I dont think it includes repairs not covered under warranty, just maint. 
$3000 is very high for a monthly rate for a machine like that. I would have to believe you could easily buy a machine, make payments, insure it, and pay to maintain it for less then that, or not much more. Thats 18000.00 a year out the window.
Plus I doubt the plow came with it, so you still need to spend 6000.00 out of pocket for a plow as well. 
One thought on the Kubota is they are very slow at top end, so moving from site to site on the road driving it may eat up alot of time as well. 
If you could use it for green work with large mowers it might pay to just purchase it, and get snow work out of it as well.
If you were dedicated to one site I would Personally lease a loader for that and run a 20' box on the front. You would definatly move alot of snow much quicker and save on labor, and have the ability to load trucks for removal.
For snow work only its tough to beat a loader's production rates.
Todd


----------



## cet (Oct 2, 2004)

Their are a lot of companies out their that lease their summer equipment out for winter work. Generally it would be a back-hoe or a skid steer. I am in Newmarket and some of the local companies will give you a back-hoe for $10,000 for the winter. You need to provide your own pusher box. This is for 400 hours and anything over that you pay for each hour used. I think if you sit down and crunch the numbers you might as well buy one. If they are making money then so can you. This is from Dec. 1 to Mar. 31 so you might get caught with an early or late snowfall.


----------



## Pristine PM ltd (Oct 15, 2005)

Thanks for the advice, it sounded ok at first, but you are right that it will get pricey fast. 

Thanks,

Jon


----------



## crazymike (Oct 22, 2004)

Are you planning on doing heavy snow removal with this or just light personal use?

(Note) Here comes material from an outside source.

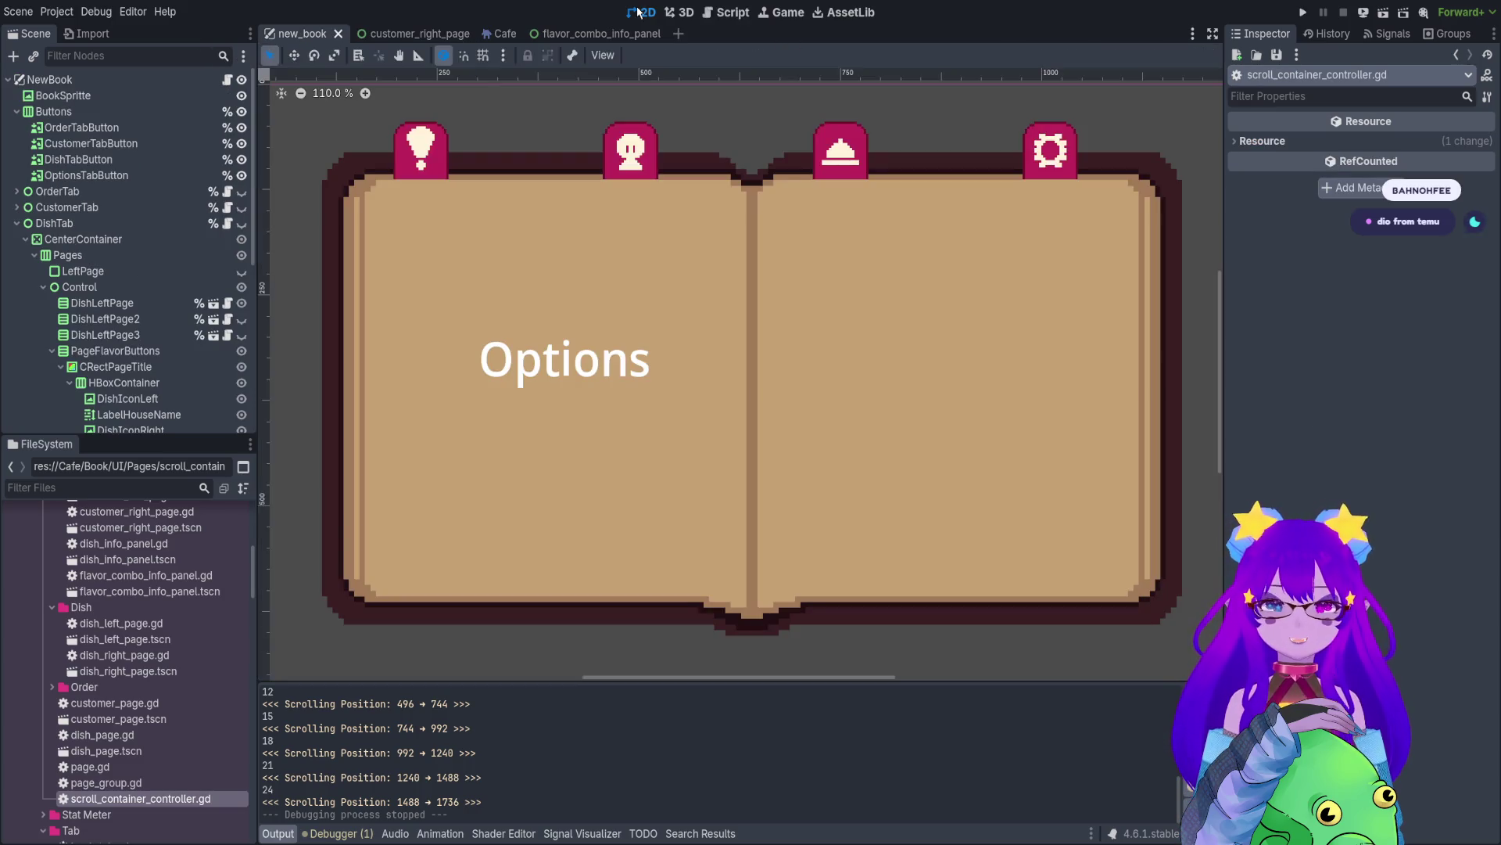
pyautogui.click(1303, 12)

I'm a dealer out of whitby who deals in Jinma and Foton. I can sell you a 30-35hp tractor with loader and 1 year warrenty on parts for around $10,000. In the summer I will also be getting in some 82HP w/ cab heat/ac in the $25,000 range. Perkins engine.

I will be putting an 82HP tractor in to commercial use next winter which will be the test. So far they have held up good but I market them as personal use. That will be the test wether or not to market them commercially.

I also carry backhoes for the tractors, as well as backhoe loaders with cummins brand new, under $100,000. Aswell as I can order a range of small dozers and excavators. Everything is EPA approved.


----------



## MIDTOWNPC (Feb 17, 2007)

*crazy mike in whitby*

Mike send me your info in an email. I wouldnt mind talking to you about some equipment needs for next year.

EMAIL

[email protected]
Attention: Dean Mandzuk


----------



## killed300ex (Apr 29, 2004)

sounds really pricy to me. I was looking at getting a kubota l48 loader this past summer i found them for under 40k so in 2 years of renting a machine for 6 months you could just about buy a loader backhoe and plow and have it 12months out of the year. Sounds like someone is making some good payup 
Evan


----------